On November 23, 2010, U.S. Citizenship and Immigration Services ("USCIS") issued a revised version of Form I-129, Petition for Nonimmigrant Worker, that includes a new section – Part 6 – related to export controls. Entitled "Certification Regarding the Release of Controlled Technology or Technical Data to Foreign Persons in the United States," this new section requires employers to certify that they will not allow the sponsored foreign national ("FN") access to controlled technology or technical data (including source code and other software) in the workplace unless the necessary export license is obtained. Use of the new Form became mandatory on December 23, 2010, but, due to inquiries received by USCIS, employers will not be required to complete Part 6 until at least February 20, 2011.
This new section of the Form I-129 requires prospective employers of nonimmigrants to address export control issues that traditionally have been the focus of the nonimmigrant visa process performed by the U.S. Department of State ("DOS") at its embassies or consulates abroad. Part 6 reflects the Commerce Department's "deemed export" rules that already are in place. These deemed export rules are contained in the Export Administration Regulations ("EAR") and the International Traffic in Arms Regulations ("ITAR"), which prohibit giving certain FNs access to controlled technology or technical data unless an export license is secured.
To complete Part 6, sponsoring employers must first familiarize themselves with the EAR and ITAR to determine if they use controlled technologies. If they do, then the sponsoring employers must assess if the sponsored FN will have access to that technology and, if so, whether an export license is required.

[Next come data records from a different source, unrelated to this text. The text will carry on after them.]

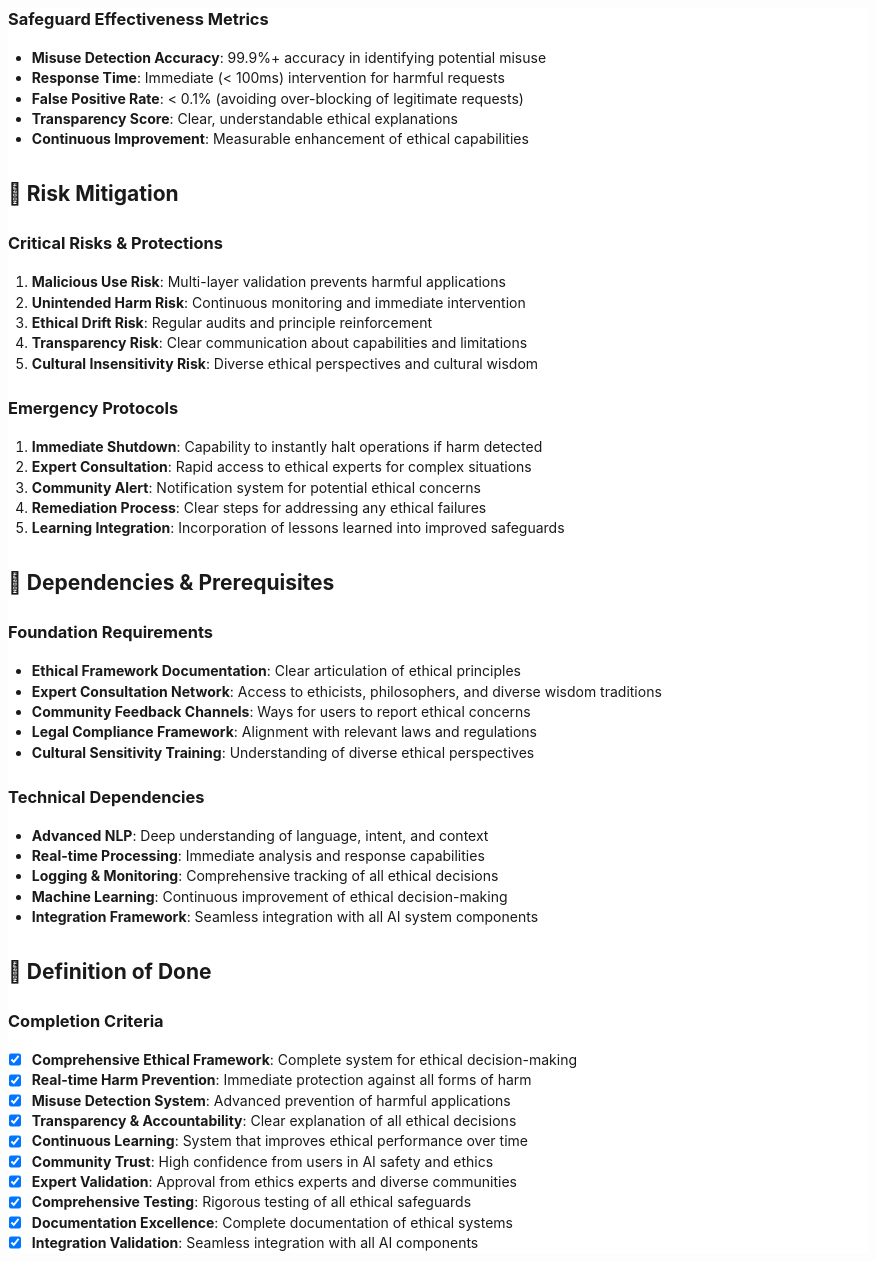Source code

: ### **Safeguard Effectiveness Metrics**
- **Misuse Detection Accuracy**: 99.9%+ accuracy in identifying potential misuse
- **Response Time**: Immediate (< 100ms) intervention for harmful requests
- **False Positive Rate**: < 0.1% (avoiding over-blocking of legitimate requests)
- **Transparency Score**: Clear, understandable ethical explanations
- **Continuous Improvement**: Measurable enhancement of ethical capabilities

## 🚨 **Risk Mitigation**

### **Critical Risks & Protections**
1. **Malicious Use Risk**: Multi-layer validation prevents harmful applications
2. **Unintended Harm Risk**: Continuous monitoring and immediate intervention
3. **Ethical Drift Risk**: Regular audits and principle reinforcement
4. **Transparency Risk**: Clear communication about capabilities and limitations
5. **Cultural Insensitivity Risk**: Diverse ethical perspectives and cultural wisdom

### **Emergency Protocols**
1. **Immediate Shutdown**: Capability to instantly halt operations if harm detected
2. **Expert Consultation**: Rapid access to ethical experts for complex situations
3. **Community Alert**: Notification system for potential ethical concerns
4. **Remediation Process**: Clear steps for addressing any ethical failures
5. **Learning Integration**: Incorporation of lessons learned into improved safeguards

## 🌱 **Dependencies & Prerequisites**

### **Foundation Requirements**
- **Ethical Framework Documentation**: Clear articulation of ethical principles
- **Expert Consultation Network**: Access to ethicists, philosophers, and diverse wisdom traditions
- **Community Feedback Channels**: Ways for users to report ethical concerns
- **Legal Compliance Framework**: Alignment with relevant laws and regulations
- **Cultural Sensitivity Training**: Understanding of diverse ethical perspectives

### **Technical Dependencies**
- **Advanced NLP**: Deep understanding of language, intent, and context
- **Real-time Processing**: Immediate analysis and response capabilities
- **Logging & Monitoring**: Comprehensive tracking of all ethical decisions
- **Machine Learning**: Continuous improvement of ethical decision-making
- **Integration Framework**: Seamless integration with all AI system components

## 🎊 **Definition of Done**

### **Completion Criteria**
- [x] **Comprehensive Ethical Framework**: Complete system for ethical decision-making
- [x] **Real-time Harm Prevention**: Immediate protection against all forms of harm
- [x] **Misuse Detection System**: Advanced prevention of harmful applications
- [x] **Transparency & Accountability**: Clear explanation of all ethical decisions
- [x] **Continuous Learning**: System that improves ethical performance over time
- [x] **Community Trust**: High confidence from users in AI safety and ethics
- [x] **Expert Validation**: Approval from ethics experts and diverse communities
- [x] **Comprehensive Testing**: Rigorous testing of all ethical safeguards
- [x] **Documentation Excellence**: Complete documentation of ethical systems
- [x] **Integration Validation**: Seamless integration with all AI components
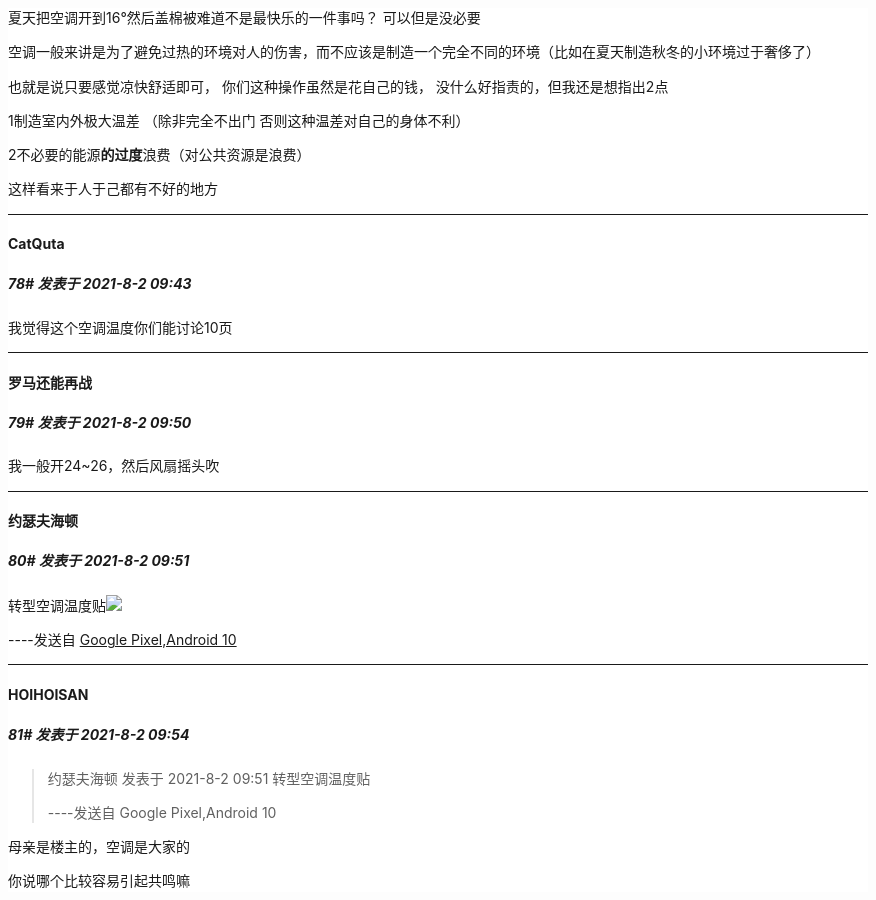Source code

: 夏天把空调开到16°然后盖棉被难道不是最快乐的一件事吗？</blockquote>
可以但是没必要 


空调一般来讲是为了避免过热的环境对人的伤害，而不应该是制造一个完全不同的环境（比如在夏天制造秋冬的小环境过于奢侈了）

也就是说只要感觉凉快舒适即可， 你们这种操作虽然是花自己的钱， 没什么好指责的，但我还是想指出2点


1制造室内外极大温差 （除非完全不出门 否则这种温差对自己的身体不利）

2不必要的能源<strong>的过度</strong>浪费（对公共资源是浪费）

这样看来于人于己都有不好的地方 


*****

####  CatQuta  
##### 78#       发表于 2021-8-2 09:43


我觉得这个空调温度你们能讨论10页


*****

####  罗马还能再战  
##### 79#       发表于 2021-8-2 09:50


我一般开24~26，然后风扇摇头吹


*****

####  约瑟夫海顿  
##### 80#       发表于 2021-8-2 09:51


转型空调温度贴<img src="https://static.saraba1st.com/image/smiley/face2017/067.png" referrerpolicy="no-referrer">


----发送自 [Google Pixel,Android 10](http://stage1.5j4m.com/?1.37)


*****

####  HOIHOISAN  
##### 81#       发表于 2021-8-2 09:54


<blockquote>约瑟夫海顿 发表于 2021-8-2 09:51
转型空调温度贴


----发送自 Google Pixel,Android 10</blockquote>
母亲是楼主的，空调是大家的

你说哪个比较容易引起共鸣嘛

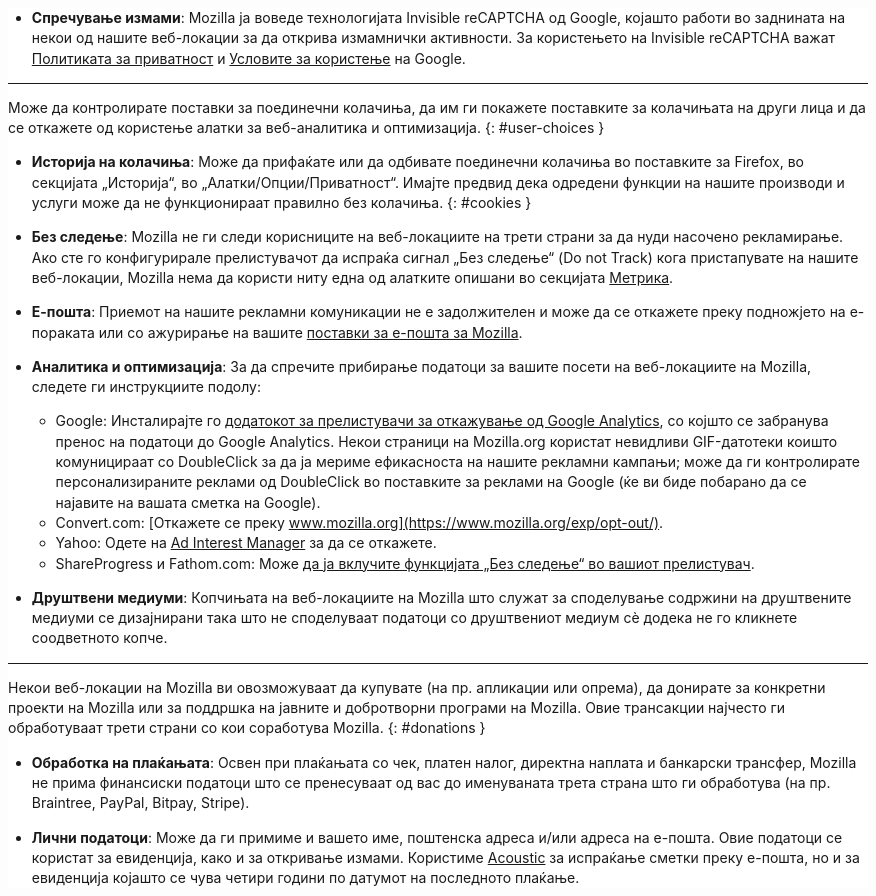 * **Спречување измами**: Mozilla ја воведе технологијата Invisible reCAPTCHA од Google, којашто работи во заднината на некои од нашите веб-локации за да открива измамнички активности. За користењето на Invisible reCAPTCHA важат [Политиката за приватност](https://www.google.com/intl/policies/privacy/) и [Условите за користење](https://policies.google.com/terms) на Google.

---------------------------------------

Може да контролирате поставки за поединечни колачиња, да им ги покажете поставките за колачињата на други лица и да се откажете од користење алатки за веб-аналитика и оптимизација. 
{: #user-choices }

* **Историја на колачиња**: Може да прифаќате или да одбивате поединечни колачиња во поставките за Firefox, во секцијата „Историја“, во „Алатки/Опции/Приватност“. Имајте предвид дека одредени функции на нашите производи и услуги може да не функционираат правилно без колачиња. 
{: #cookies }

* **Без следење**: Mozilla не ги следи корисниците на веб-локациите на трети страни за да нуди насочено рекламирање. Ако сте го конфигурирале прелистувачот да испраќа сигнал „Без следење“ (Do not Track) кога пристапувате на нашите веб-локации, Mozilla нема да користи ниту една од алатките опишани во секцијата [Метрика](https://www.mozilla.org/privacy/websites/#data-tools).

* **Е-пошта**: Приемот на нашите рекламни комуникации не е задолжителен и може да се откажете преку подножјето на е-пораката или со ажурирање на вашите [поставки за е-пошта за Mozilla](https://www.mozilla.org/newsletter/recovery/).

* **Аналитика и оптимизација**: За да спречите прибирање податоци за вашите посети на веб-локациите на Mozilla, следете ги инструкциите подолу:
    * Google: Инсталирајте го [додатокот за прелистувачи за откажување од Google Analytics](https://tools.google.com/dlpage/gaoptout), со којшто се забранува пренос на податоци до Google Analytics. Некои страници на Mozilla.org користат невидливи GIF-датотеки коишто комуницираат со DoubleClick за да ја мериме ефикасноста на нашите рекламни кампањи; може да ги контролирате персонализираните реклами од DoubleClick во поставките за реклами на Google (ќе ви биде побарано да се најавите на вашата сметка на Google).
    * Convert.com: [Откажете се преку www.mozilla.org](https://www.mozilla.org/exp/opt-out/).
    * Yahoo: Одете на [Ad Interest Manager](https://aim.yahoo.com/aim/us/en/optout/) за да се откажете.
    * ShareProgress и Fathom.com: Може [да ја вклучите функцијата „Без следење“ во вашиот прелистувач](https://support.mozilla.org/kb/how-do-i-turn-do-not-track-feature).

* **Друштвени медиуми**: Копчињата на веб-локациите на Mozilla што служат за споделување содржини на друштвените медиуми се дизајнирани така што не споделуваат податоци со друштвениот медиум сѐ додека не го кликнете соодветното копче.

---------------------------------------

Некои веб-локации на Mozilla ви овозможуваат да купувате (на пр. апликации или опрема), да донирате за конкретни проекти на Mozilla или за поддршка на јавните и добротворни програми на Mozilla. Овие трансакции најчесто ги обработуваат трети страни со кои соработува Mozilla. 
{: #donations }

* **Обработка на плаќањата**: Освен при плаќањата со чек, платен налог, директна наплата и банкарски трансфер, Mozilla не прима финансиски податоци што се пренесуваат од вас до именуваната трета страна што ги обработува (на пр. Braintree, PayPal, Bitpay, Stripe).

* **Лични податоци**: Може да ги примиме и вашето име, поштенска адреса и/или адреса на е-пошта. Овие податоци се користат за евиденција, како и за откривање измами. Користиме [Acoustic](https://acoustic.com/privacy-notice/) за испраќање сметки преку е-пошта, но и за евиденција којашто се чува четири години по датумот на последното плаќање. 
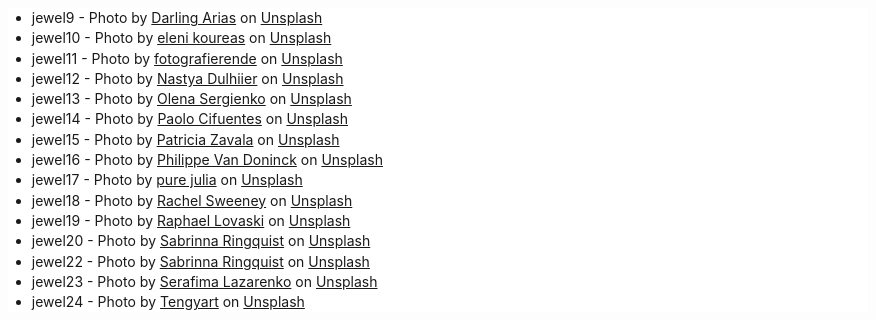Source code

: - jewel9 - Photo by <a href="https://unsplash.com/@darlingarias?utm_source=unsplash&utm_medium=referral&utm_content=creditCopyText">Darling Arias</a> on <a href="/collections/21848510/ms4/345e8d73a46b70ea79b25b328f1fce3d?utm_source=unsplash&utm_medium=referral&utm_content=creditCopyText">Unsplash</a>
- jewel10 - Photo by <a href="https://unsplash.com/@elenikoureas?utm_source=unsplash&utm_medium=referral&utm_content=creditCopyText">eleni koureas</a> on <a href="/collections/21848510/ms4/345e8d73a46b70ea79b25b328f1fce3d?utm_source=unsplash&utm_medium=referral&utm_content=creditCopyText">Unsplash</a>
- jewel11 - Photo by <a href="https://unsplash.com/@fotografierende?utm_source=unsplash&utm_medium=referral&utm_content=creditCopyText">fotografierende</a> on <a href="/collections/21848510/ms4/345e8d73a46b70ea79b25b328f1fce3d?utm_source=unsplash&utm_medium=referral&utm_content=creditCopyText">Unsplash</a>
- jewel12 - Photo by <a href="https://unsplash.com/@dulgier?utm_source=unsplash&utm_medium=referral&utm_content=creditCopyText">Nastya Dulhiier</a> on <a href="/collections/21848510/ms4/345e8d73a46b70ea79b25b328f1fce3d?utm_source=unsplash&utm_medium=referral&utm_content=creditCopyText">Unsplash</a>
- jewel13 - Photo by <a href="https://unsplash.com/@olenkasergienko?utm_source=unsplash&utm_medium=referral&utm_content=creditCopyText">Olena Sergienko</a> on <a href="/collections/21848510/ms4/345e8d73a46b70ea79b25b328f1fce3d?utm_source=unsplash&utm_medium=referral&utm_content=creditCopyText">Unsplash</a>
- jewel14 - Photo by <a href="https://unsplash.com/@obitokamui?utm_source=unsplash&utm_medium=referral&utm_content=creditCopyText">Paolo Cifuentes</a> on <a href="/collections/21848510/ms4/345e8d73a46b70ea79b25b328f1fce3d?utm_source=unsplash&utm_medium=referral&utm_content=creditCopyText">Unsplash</a>
- jewel15 - Photo by <a href="https://unsplash.com/@pattyzc?utm_source=unsplash&utm_medium=referral&utm_content=creditCopyText">Patricia Zavala</a> on <a href="/collections/21848510/ms4/345e8d73a46b70ea79b25b328f1fce3d?utm_source=unsplash&utm_medium=referral&utm_content=creditCopyText">Unsplash</a>
- jewel16 - Photo by <a href="https://unsplash.com/@phillekes?utm_source=unsplash&utm_medium=referral&utm_content=creditCopyText">Philippe Van Doninck</a> on <a href="/collections/21848510/ms4/345e8d73a46b70ea79b25b328f1fce3d?utm_source=unsplash&utm_medium=referral&utm_content=creditCopyText">Unsplash</a>
- jewel17 - Photo by <a href="https://unsplash.com/@purejulia?utm_source=unsplash&utm_medium=referral&utm_content=creditCopyText">pure julia</a> on <a href="/collections/21848510/ms4/345e8d73a46b70ea79b25b328f1fce3d?utm_source=unsplash&utm_medium=referral&utm_content=creditCopyText">Unsplash</a>
- jewel18 - Photo by <a href="https://unsplash.com/@indietwenty?utm_source=unsplash&utm_medium=referral&utm_content=creditCopyText">Rachel Sweeney</a> on <a href="/collections/21848510/ms4/345e8d73a46b70ea79b25b328f1fce3d?utm_source=unsplash&utm_medium=referral&utm_content=creditCopyText">Unsplash</a>
- jewel19 - Photo by <a href="https://unsplash.com/@raphaellovaski?utm_source=unsplash&utm_medium=referral&utm_content=creditCopyText">Raphael Lovaski</a> on <a href="/collections/21848510/ms4/345e8d73a46b70ea79b25b328f1fce3d?utm_source=unsplash&utm_medium=referral&utm_content=creditCopyText">Unsplash</a>
- jewel20 - Photo by <a href="https://unsplash.com/@sabrinnaringquist?utm_source=unsplash&utm_medium=referral&utm_content=creditCopyText">Sabrinna Ringquist</a> on <a href="/collections/21848510/ms4/345e8d73a46b70ea79b25b328f1fce3d?utm_source=unsplash&utm_medium=referral&utm_content=creditCopyText">Unsplash</a>
- jewel22 - Photo by <a href="https://unsplash.com/@sabrinnaringquist?utm_source=unsplash&utm_medium=referral&utm_content=creditCopyText">Sabrinna Ringquist</a> on <a href="/collections/21848510/ms4/345e8d73a46b70ea79b25b328f1fce3d?utm_source=unsplash&utm_medium=referral&utm_content=creditCopyText">Unsplash</a>
- jewel23 - Photo by <a href="https://unsplash.com/@sera_fima?utm_source=unsplash&utm_medium=referral&utm_content=creditCopyText">Serafima Lazarenko</a> on <a href="/collections/21848510/ms4/345e8d73a46b70ea79b25b328f1fce3d?utm_source=unsplash&utm_medium=referral&utm_content=creditCopyText">Unsplash</a>
- jewel24 - Photo by <a href="https://unsplash.com/@tengyart?utm_source=unsplash&utm_medium=referral&utm_content=creditCopyText">Tengyart</a> on <a href="/collections/21848510/ms4/345e8d73a46b70ea79b25b328f1fce3d?utm_source=unsplash&utm_medium=referral&utm_content=creditCopyText">Unsplash</a>
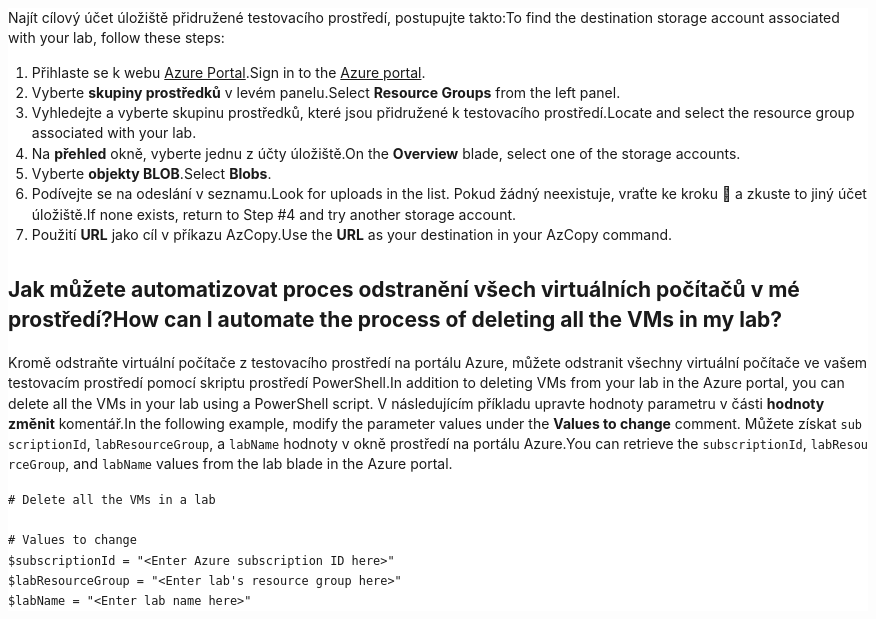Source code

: <span data-ttu-id="ad536-203">Najít cílový účet úložiště přidružené testovacího prostředí, postupujte takto:</span><span class="sxs-lookup"><span data-stu-id="ad536-203">To find the destination storage account associated with your lab, follow these steps:</span></span>

1. <span data-ttu-id="ad536-204">Přihlaste se k webu [Azure Portal](http://go.microsoft.com/fwlink/p/?LinkID=525040).</span><span class="sxs-lookup"><span data-stu-id="ad536-204">Sign in to the [Azure portal](http://go.microsoft.com/fwlink/p/?LinkID=525040).</span></span>
2. <span data-ttu-id="ad536-205">Vyberte **skupiny prostředků** v levém panelu.</span><span class="sxs-lookup"><span data-stu-id="ad536-205">Select **Resource Groups** from the left panel.</span></span>
3. <span data-ttu-id="ad536-206">Vyhledejte a vyberte skupinu prostředků, které jsou přidružené k testovacího prostředí.</span><span class="sxs-lookup"><span data-stu-id="ad536-206">Locate and select the resource group associated with your lab.</span></span>
4. <span data-ttu-id="ad536-207">Na **přehled** okně, vyberte jednu z účty úložiště.</span><span class="sxs-lookup"><span data-stu-id="ad536-207">On the **Overview** blade, select one of the storage accounts.</span></span>
5. <span data-ttu-id="ad536-208">Vyberte **objekty BLOB**.</span><span class="sxs-lookup"><span data-stu-id="ad536-208">Select **Blobs**.</span></span>
6. <span data-ttu-id="ad536-209">Podívejte se na odeslání v seznamu.</span><span class="sxs-lookup"><span data-stu-id="ad536-209">Look for uploads in the list.</span></span> <span data-ttu-id="ad536-210">Pokud žádný neexistuje, vraťte ke kroku &#4; a zkuste to jiný účet úložiště.</span><span class="sxs-lookup"><span data-stu-id="ad536-210">If none exists, return to Step #4 and try another storage account.</span></span>
7. <span data-ttu-id="ad536-211">Použití **URL** jako cíl v příkazu AzCopy.</span><span class="sxs-lookup"><span data-stu-id="ad536-211">Use the **URL** as your destination in your AzCopy command.</span></span>

## <a name="how-can-i-automate-the-process-of-deleting-all-the-vms-in-my-lab"></a><span data-ttu-id="ad536-212">Jak můžete automatizovat proces odstranění všech virtuálních počítačů v mé prostředí?</span><span class="sxs-lookup"><span data-stu-id="ad536-212">How can I automate the process of deleting all the VMs in my lab?</span></span>
<span data-ttu-id="ad536-213">Kromě odstraňte virtuální počítače z testovacího prostředí na portálu Azure, můžete odstranit všechny virtuální počítače ve vašem testovacím prostředí pomocí skriptu prostředí PowerShell.</span><span class="sxs-lookup"><span data-stu-id="ad536-213">In addition to deleting VMs from your lab in the Azure portal, you can delete all the VMs in your lab using a PowerShell script.</span></span> <span data-ttu-id="ad536-214">V následujícím příkladu upravte hodnoty parametru v části **hodnoty změnit** komentář.</span><span class="sxs-lookup"><span data-stu-id="ad536-214">In the following example, modify the parameter values under the **Values to change** comment.</span></span> <span data-ttu-id="ad536-215">Můžete získat `subscriptionId`, `labResourceGroup`, a `labName` hodnoty v okně prostředí na portálu Azure.</span><span class="sxs-lookup"><span data-stu-id="ad536-215">You can retrieve the `subscriptionId`, `labResourceGroup`, and `labName` values from the lab blade in the Azure portal.</span></span>

    # Delete all the VMs in a lab

    # Values to change
    $subscriptionId = "<Enter Azure subscription ID here>"
    $labResourceGroup = "<Enter lab's resource group here>"
    $labName = "<Enter lab name here>"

If such a license is necessary, a sponsoring employer must certify in Part 6 that it will secure the necessary license before allowing the sponsored FN access to the technology.
Organizations that regularly deal with controlled technology generally have programs in place to control access. There are many organizations, however, that may use this technology inadvertently and not realize that an export license may be required. The consequences of noncompliance are serious. Violators are subject to civil fines of up to $500,000 per violation and criminal prosecution that can result in criminal penalties of up to $1 million and 10 years in prison. As a result, HR professionals who oversee their employer's immigration activities need to familiarize themselves with the "deemed export" rules so they can properly respond to Part 6 of the new Form I-129 petition.